Le nouveau passeport du Canada, une bataille pour l’identité
OTTAWA –
Le gouvernement a supprimé Terry Fox.
C’est ainsi que le chef conservateur Pierre Poilievre l’a dit lorsqu’il a publié une vidéo de près de cinq minutes sur Twitter condamnant le gouvernement libéral pour la refonte de son passeport, alors qu’il se tenait devant le Monument commémoratif de guerre du Canada, une autre image retirée des futurs passeports canadiens.
Cette vidéo, qui appelle le passeport le « livre de coloriage » de Justin Trudeau parce qu’elle présente des images d’un écureuil mangeant une noix et d’un homme ratissant des feuilles, a atteint près d’un million de personnes en une semaine, dépassant de loin les autres vidéos récentes de Poilievre.
« C’est de la politique des trolls », a déclaré Jason Hannon, professeur agrégé à l’Université de Winnipeg au département de rhétorique, d’écriture et de communication.
« Ce n’est pas comme si l’identité canadienne dépendait de la conception des passeports. Ce n’est pas comme si les Canadiens se couchaient le soir en pensant joyeusement aux passeports. C’est une question complètement inventée. »
Les libéraux ne sont pas les premiers à «supprimer» le travail de marketing, d’image de marque ou de publicité effectué par les gouvernements précédents, a déclaré Alex Marland, professeur de sciences politiques à l’Université Memorial de Terre-Neuve qui étudie le marketing politique.
« La réalité est que tous les gouvernements font ces choses et façonnent les pays à leur image chaque fois qu’ils le peuvent », a-t-il déclaré.
« La tendance générale est que le parti libéral a tendance à emmener le Canada dans une direction plus indépendante, et les conservateurs ont tendance à emmener le Canada dans une direction plus historique, dans une histoire telle qu’ils la perçoivent. »

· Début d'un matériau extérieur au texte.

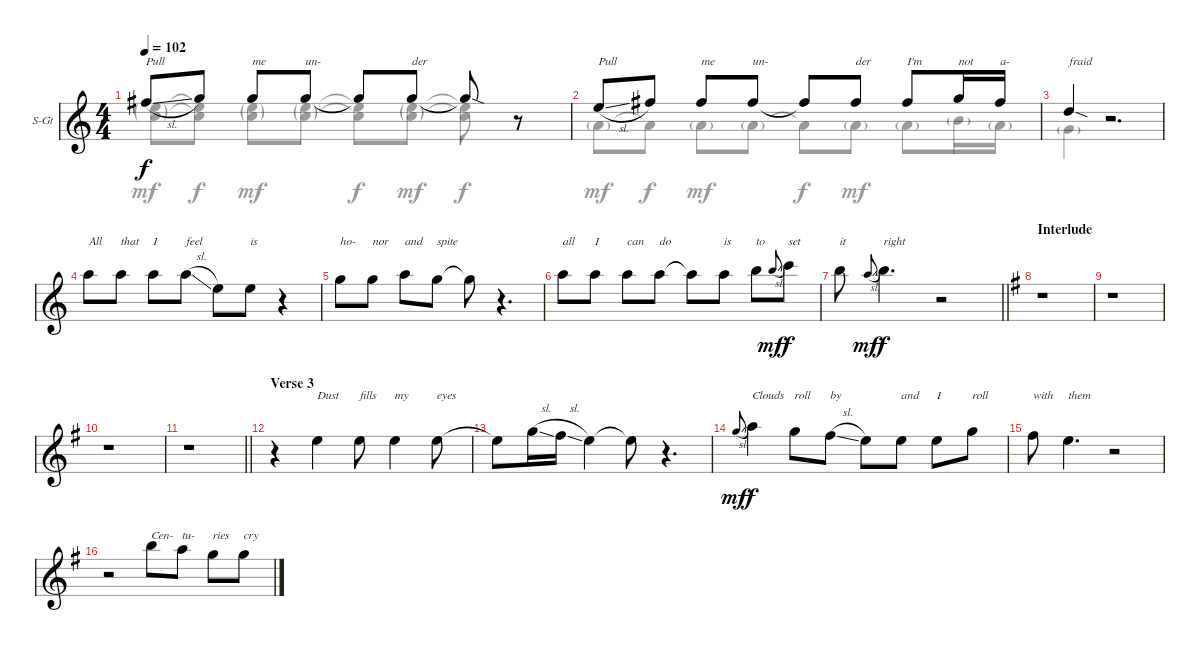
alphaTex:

\bracketExtendMode groupsimilarinstruments
\firstSystemTrackNameOrientation horizontal
\otherSystemsTrackNameOrientation horizontal
\track ("Vocal" "S-Gt") {instrument oboe}
\staff {score}
\tuning (E4 B3 G3 D3 A2 E2)
\displaytranspose 12
\voice
\ts (4 4)
\tempo 102
\clef g2
\ks c
2.1{sl}.8{txt "Pull" dy f} 3.1.8 3.1.8{txt "me"} 3.1.8{txt "un-"} 3.1{t}.8 3.1.8{txt "der"} 3.1{sod t}.8 r.8 |
0.1{sl}.8{txt "Pull"} 2.1.8 2.1.8{txt "me"} 2.1.8{txt "un-"} 2.1{t}.8 2.1.8{txt "der"} 2.1.8{txt "I'm"} 3.1.16{txt "not"} 2.1.16{txt "a-"} |
3.2{sod}.4{txt "fraid"} r.2{d} |
5.1.8{txt "All"} 5.1.8{txt "that"} 5.1.8{txt "I"} 5.1{sl}.8{txt "feel"} 0.1.8 0.1.8{txt "is"} r.4 |
3.1.8{txt "ho-"} 3.1.8{txt "nor"} 5.1.8{txt "and"} 3.1.8{txt "spite"} 3.1{t}.8 r.4{d} |
5.1.8{txt "all"} 5.1.8{txt "I"} 5.1.8{txt "can"} 5.1.8{txt "do"} 5.1{t}.8 5.1.8{txt "is"} 7.1.8{txt "to"} 7.1{sl}.8{gr onbeat dy mf} 8.1.8{txt "set" dy f} |
\barLineRight lightlight
7.1.8{txt "it"} 5.1{sl}.8{gr onbeat dy mf} 7.1.4{d txt "right" dy f} r.2 |
\section ("" "Interlude")
\ks g
r.1 |
r.1 |
r.1 |
\barLineRight lightlight
r.1 |
\section ("" "Verse 3")
r.4 0.1.4{txt "Dust"} 0.1.8{txt "fills"} 0.1.4{txt "my"} 0.1.8{txt "eyes"} |
0.1{t}.8 3.1{sl}.16 2.1{sl}.16 0.1.4 0.1{t}.8 r.4{d} |
3.1{sl}.8{gr onbeat dy mf} 5.1.4{txt "Clouds" dy f} 3.1.8{txt "roll"} 2.1{sl}.8{txt "by"} 0.1.8 0.1.8{txt "and"} 0.1.8{txt "I"} 3.1.8{txt "roll"} |
2.1.8{txt "with"} 0.1.4{d txt "them"} r.2 |
r.2 7.1.8{txt "Cen-"} 5.1.8{txt "tu-"} 3.1.8{txt "ries"} 3.1{sl}.8{txt "cry"}
\voice
\clef g2
\ottava regular
\simile none
\ks c
(9.3{g} 10.4{g}).8{dy mf} (9.3{t} 10.4{t}).8{dy f} (9.3{g} 10.4{g}).8{dy mf} (9.3{g} 10.4{g}).8 (9.3{t} 10.4{t}).8{dy f} (9.3{g} 10.4{g}).8{dy mf} (9.3{t} 10.4{t}).8{dy f} r.8 |
2.3{g}.8{dy mf} 2.3{t}.8{dy f} 2.3{g}.8{dy mf} 2.3{g}.8 2.3{t}.8{dy f} 2.3{g}.8{dy mf} 2.3{g}.8 4.3{g}.16 2.3{g}.16 |
0.3{g}.4 r.2{d} |
|
|
|
\barLineRight lightlight
|
\ks g
|
|
|
\barLineRight lightlight
|
|
|
|
|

Marland a déclaré qu’un portrait spécifique de la reine Elizabeth II serait accroché au bureau des affaires étrangères lorsque les conservateurs étaient au pouvoir, et serait remplacé par une œuvre d’art d’un artiste québécois lorsque les libéraux sont arrivés au pouvoir.
Ensuite, il y a eu l’ancien premier ministre Stephen Harper, qui a repeint l’avion gouvernemental en rouge, blanc et bleu avec l’inscription « True North Strong and Free » et a remis « royal » dans les titres.
Les libéraux ont participé au changement des armoiries, de l’hymne national et du drapeau canadien aux versions actuelles.
Bien qu’il ne soit pas nouveau pour les politiciens d’attaquer les décisions du gouvernement, Poilievre a présenté la refonte du passeport comme une question de guerre culturelle, suggérant que l’histoire, l’identité, les valeurs et les personnages emblématiques du Canada sont en jeu, a déclaré Hannon, qui écrit un livre sur le sujet.
Hannon a déclaré qu’une guerre culturelle est une bataille pour le cœur et l’âme d’une nation. La notion a explosé au Canada lors de la pandémie de COVID-19 avec la politisation des masques et des vaccins.
« C’est une lutte pour définir ce que nous défendons, ce vers quoi nous devrions tendre. C’est une lutte sur ce que signifie appartenir à tel ou tel pays, sur ce que signifie être Canadien, qui nous sommes et qui nous ne sommes pas. « , a déclaré Hannon.
« Donc, si vous pouvez contrôler cette conversation, vous pouvez exercer un pouvoir politique considérable. »
Hannon a déclaré que cela peut conduire à une culture nocive et toxique, comme ce qui a été observé aux États-Unis ces dernières années.
« C’est gravement corrosif pour la culture de la démocratie car cela élève ces faux problèmes au-dessus des problèmes réels et de fond », a-t-il déclaré.
« Malheureusement, quand vous n’avez pas de vision politique significative pour une société meilleure — quand vous ne pouvez pas vraiment dire ce que vous voulez pour le Canada autre que des idées vagues et des propos vides de sens sur la ‘liberté’ — alors vous attisez la peur, l’indignation et la haine ».
Il a déclaré que si les politiciens réussissaient à attiser cette peur, ils pourraient « amener des gens qui ne se parleraient jamais normalement dans une sorte d’unisson, criant contre l’ennemi ».
Mais étant donné que le prochain gouvernement peut apporter sa propre refonte, certains disent que l’indignation est exagérée.
« Ces choses ne sont pas éternelles. Nous ne reconcevons pas nos édifices du Parlement qui seront construits pendant 100 ans », a déclaré David Soberman, professeur de marketing à l’Université de Toronto.
Ce rapport de La Presse canadienne a été publié pour la première fois le 19 mai 2023.